** START OF Data for the task **
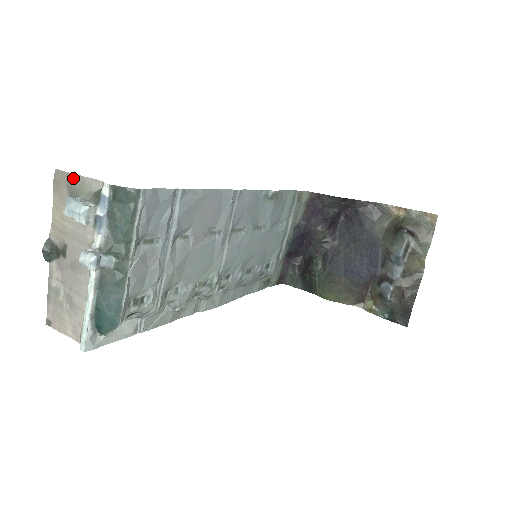
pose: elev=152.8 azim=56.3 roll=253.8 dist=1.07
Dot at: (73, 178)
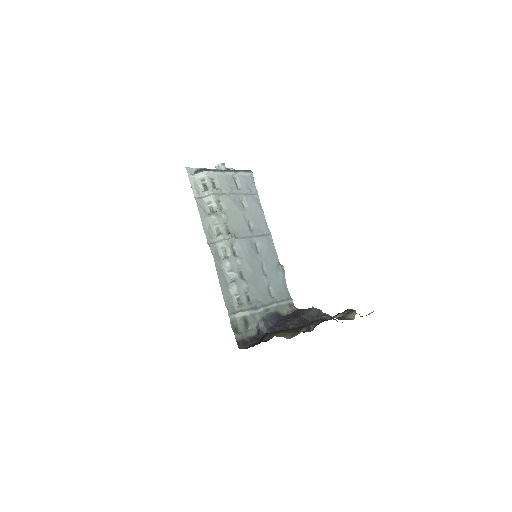
Dot at: occluded
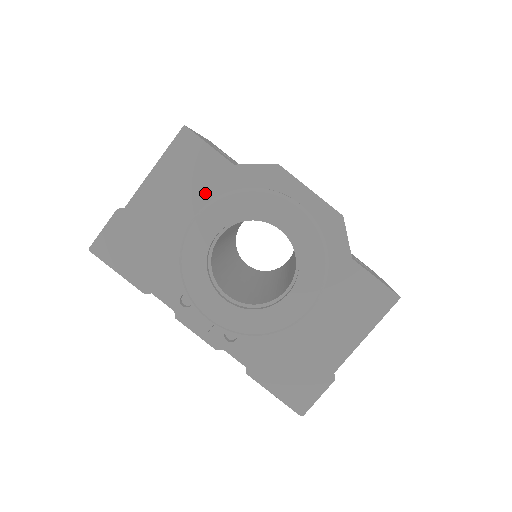
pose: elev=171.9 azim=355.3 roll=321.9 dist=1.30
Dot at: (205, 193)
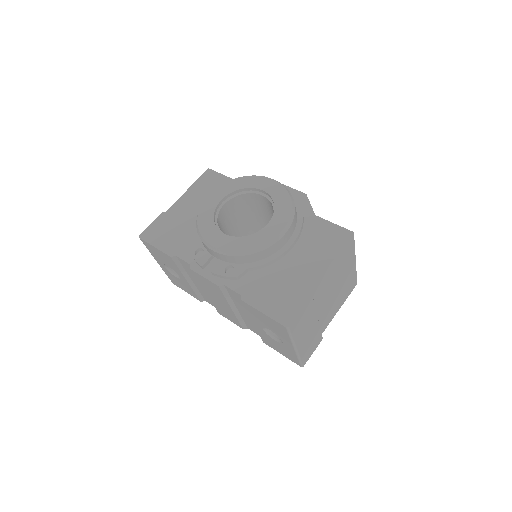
** END OF Data for the task **
Retype every line of the items above without changing anything, and leave out the pictures.

The result:
pose: elev=152.8 azim=56.3 roll=253.8 dist=1.07
Dot at: (73, 178)
Dot at: occluded
pose: elev=171.9 azim=355.3 roll=321.9 dist=1.30
Dot at: (205, 193)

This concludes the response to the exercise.